WRITTEN TASK: Scan the records for the word "CentroidY". Copy each line that includes it.

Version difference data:
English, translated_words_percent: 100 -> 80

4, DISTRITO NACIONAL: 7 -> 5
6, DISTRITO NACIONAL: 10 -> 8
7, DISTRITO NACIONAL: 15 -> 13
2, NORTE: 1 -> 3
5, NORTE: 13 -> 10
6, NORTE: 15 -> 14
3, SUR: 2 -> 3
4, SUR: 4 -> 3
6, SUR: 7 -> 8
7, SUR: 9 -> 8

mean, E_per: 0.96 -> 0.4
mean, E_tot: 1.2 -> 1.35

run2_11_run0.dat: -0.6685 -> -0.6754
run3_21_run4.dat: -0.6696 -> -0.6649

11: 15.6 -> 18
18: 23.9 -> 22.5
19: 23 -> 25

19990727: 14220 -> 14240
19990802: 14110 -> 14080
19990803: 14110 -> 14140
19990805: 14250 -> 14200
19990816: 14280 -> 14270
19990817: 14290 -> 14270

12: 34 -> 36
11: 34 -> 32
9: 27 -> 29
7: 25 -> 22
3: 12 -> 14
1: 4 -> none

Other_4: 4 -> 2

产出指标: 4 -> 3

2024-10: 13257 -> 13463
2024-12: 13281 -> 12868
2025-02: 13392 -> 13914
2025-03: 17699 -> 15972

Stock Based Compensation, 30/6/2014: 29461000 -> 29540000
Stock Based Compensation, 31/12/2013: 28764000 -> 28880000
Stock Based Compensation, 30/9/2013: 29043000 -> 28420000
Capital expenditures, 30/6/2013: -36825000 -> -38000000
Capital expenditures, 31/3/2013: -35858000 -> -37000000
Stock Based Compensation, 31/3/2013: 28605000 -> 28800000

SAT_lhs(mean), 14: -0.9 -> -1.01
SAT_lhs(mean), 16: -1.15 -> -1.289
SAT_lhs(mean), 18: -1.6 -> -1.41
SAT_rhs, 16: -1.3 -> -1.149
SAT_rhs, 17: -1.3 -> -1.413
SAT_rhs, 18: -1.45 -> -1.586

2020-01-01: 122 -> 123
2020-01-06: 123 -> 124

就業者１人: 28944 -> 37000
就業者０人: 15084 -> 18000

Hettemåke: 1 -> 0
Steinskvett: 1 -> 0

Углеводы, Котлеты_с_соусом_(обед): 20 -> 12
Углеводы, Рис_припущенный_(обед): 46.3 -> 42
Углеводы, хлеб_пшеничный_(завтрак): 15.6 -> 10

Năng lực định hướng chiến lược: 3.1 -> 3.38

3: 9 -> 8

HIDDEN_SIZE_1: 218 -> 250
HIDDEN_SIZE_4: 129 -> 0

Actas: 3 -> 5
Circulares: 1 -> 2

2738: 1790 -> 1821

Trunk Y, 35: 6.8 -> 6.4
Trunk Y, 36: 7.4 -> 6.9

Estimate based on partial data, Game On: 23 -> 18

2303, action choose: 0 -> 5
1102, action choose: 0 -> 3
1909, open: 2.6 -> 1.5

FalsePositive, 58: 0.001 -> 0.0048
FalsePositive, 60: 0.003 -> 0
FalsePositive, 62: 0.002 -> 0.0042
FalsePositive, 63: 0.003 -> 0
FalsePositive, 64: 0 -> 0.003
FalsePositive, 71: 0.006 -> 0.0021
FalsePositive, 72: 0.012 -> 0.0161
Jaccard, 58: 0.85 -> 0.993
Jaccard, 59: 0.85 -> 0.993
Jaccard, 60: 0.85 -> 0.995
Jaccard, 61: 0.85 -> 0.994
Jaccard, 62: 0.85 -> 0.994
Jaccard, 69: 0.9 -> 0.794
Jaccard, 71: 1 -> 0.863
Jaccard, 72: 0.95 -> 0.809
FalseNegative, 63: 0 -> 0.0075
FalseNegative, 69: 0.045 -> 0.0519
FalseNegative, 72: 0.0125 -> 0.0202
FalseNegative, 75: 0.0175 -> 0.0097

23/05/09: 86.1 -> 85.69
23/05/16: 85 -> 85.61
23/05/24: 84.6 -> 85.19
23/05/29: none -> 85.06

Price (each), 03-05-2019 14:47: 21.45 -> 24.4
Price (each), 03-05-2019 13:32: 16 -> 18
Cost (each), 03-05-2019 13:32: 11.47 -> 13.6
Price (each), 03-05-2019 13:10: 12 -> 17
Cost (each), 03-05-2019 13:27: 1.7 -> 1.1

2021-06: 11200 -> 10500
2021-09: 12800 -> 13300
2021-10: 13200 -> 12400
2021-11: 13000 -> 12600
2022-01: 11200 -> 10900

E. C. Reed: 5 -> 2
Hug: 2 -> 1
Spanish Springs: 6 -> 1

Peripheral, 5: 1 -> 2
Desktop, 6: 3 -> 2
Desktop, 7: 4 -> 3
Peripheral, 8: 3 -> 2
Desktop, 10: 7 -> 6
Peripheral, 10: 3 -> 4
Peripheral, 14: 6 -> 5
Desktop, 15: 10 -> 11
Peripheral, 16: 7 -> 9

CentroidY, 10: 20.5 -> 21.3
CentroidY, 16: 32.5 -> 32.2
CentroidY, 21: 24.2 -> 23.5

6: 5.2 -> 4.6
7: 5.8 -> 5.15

EXPECTED ANSWER:
CentroidY, 10: 20.5 -> 21.3
CentroidY, 16: 32.5 -> 32.2
CentroidY, 21: 24.2 -> 23.5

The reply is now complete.